Thompson House sex offenders hostel in north Belfast

RESIDENTS have reacted with fury at revelations that a hostel  for sex offenders is to re-open in north Belfast.

The hostel, which houses ex-prisoners, and sex offenders, will be open for business within a few weeks.

This is despite a long campaign to keep building, run by the Presbyteran Board of Social Witness, shut.

Thompson House on Antrim Road has undergone a £2m refurbishment, with the number of CCTV cameras rising from four to 84 and can house 19 offenders.

But local people don’t want it on their doorstep given the recent publicity around the disappearance in Wales of April Jones.

A 55-year-old grandfather told the Belfast Daily: “I don’t think there is any suitable place in the community for such hostels, never mind the Antrim Road.

“Look at all the schools around this area. Is this hostel not putting temptation in the way of these sex offenders?

“I have three grand children and if they were ever harmed by someone from that hostel, God help them.

“They still haven’t found that young April Jones in Wales, who is the same age as my grand son.

“I don’t what know these organisations are thinking about when they put these hostels in the community.

“They are certainly not thinking of me or my grand children.

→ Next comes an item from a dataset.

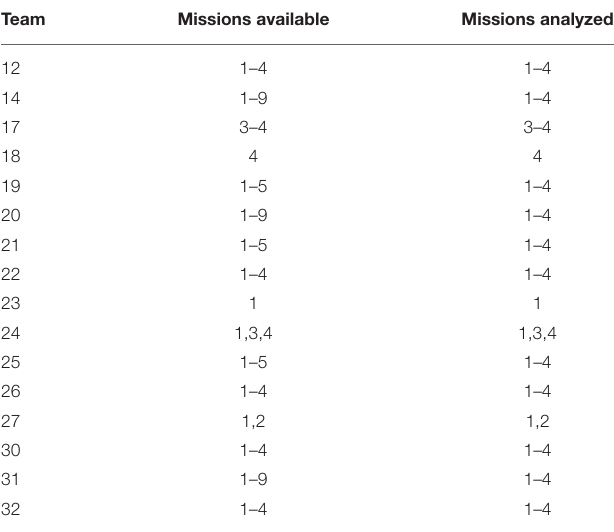
TABLE 2 | Transcribed speech communication data available and analyzed from teams and missions. Team Missions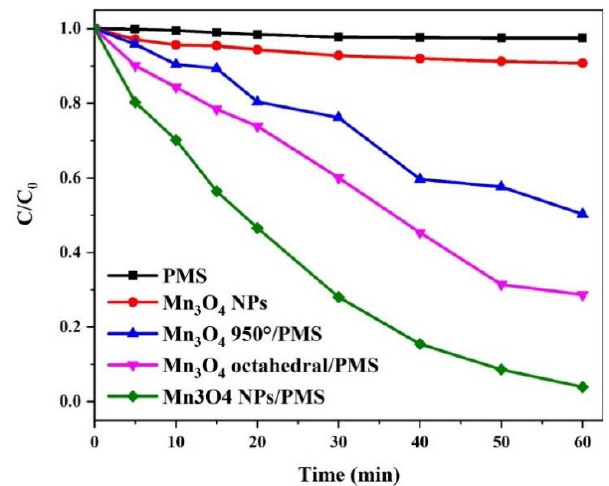
Figure 5. Phenolic degradation efficiency in catalytic oxidation using manganese oxide catalysts. Reaction condition: phenol concentration = 25 ppm, catalyst = 0.4 g/L, PMS = 2 g/L, and t = 25 °C.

Ex-prisoners and sex offenders have more rights than me, my children and my grandchildren.

“The Antrim Road, or any road for that matter, is the wrong place for this hostel. It should stay closed for good.”

Pipe bomb device left at Thompson House last October

In October last year, a pipe bomb device was left at the hostel while renovation work was being carried out.

However, Linda Wray from the board said it was safer to have offenders where they could be monitored.

“Not all those residents will be sex offenders, they will have a range of offending behaviour,” she said.

“Most of those there will not be sex offenders, numbers will fluctuate but at any time there may only be two or three.”

She said that there would be a curfew for offenders and that they would not be allowed out when children were going to or coming from school.

The hostel is one of three dedicated offender hostels in Northern Ireland, all of which are based in Belfast.

It was set up 30 years ago by the Presbyterian Church and has been attacked in the past. Last year a pipe bomb was thrown at the hostel and it has also been splattered with paint.

Residents have expressed concern at having sex offenders living in a residential area.

Public protection arrangements co-ordinator Marcella Leonard, said they had listened to the concerns of residents, but that hostels were a “key resource” to provide safe, supervised accomodation from people who are leaving prison.

“Staff are fully qualified to work with individuals who pose a range of risk,” she said.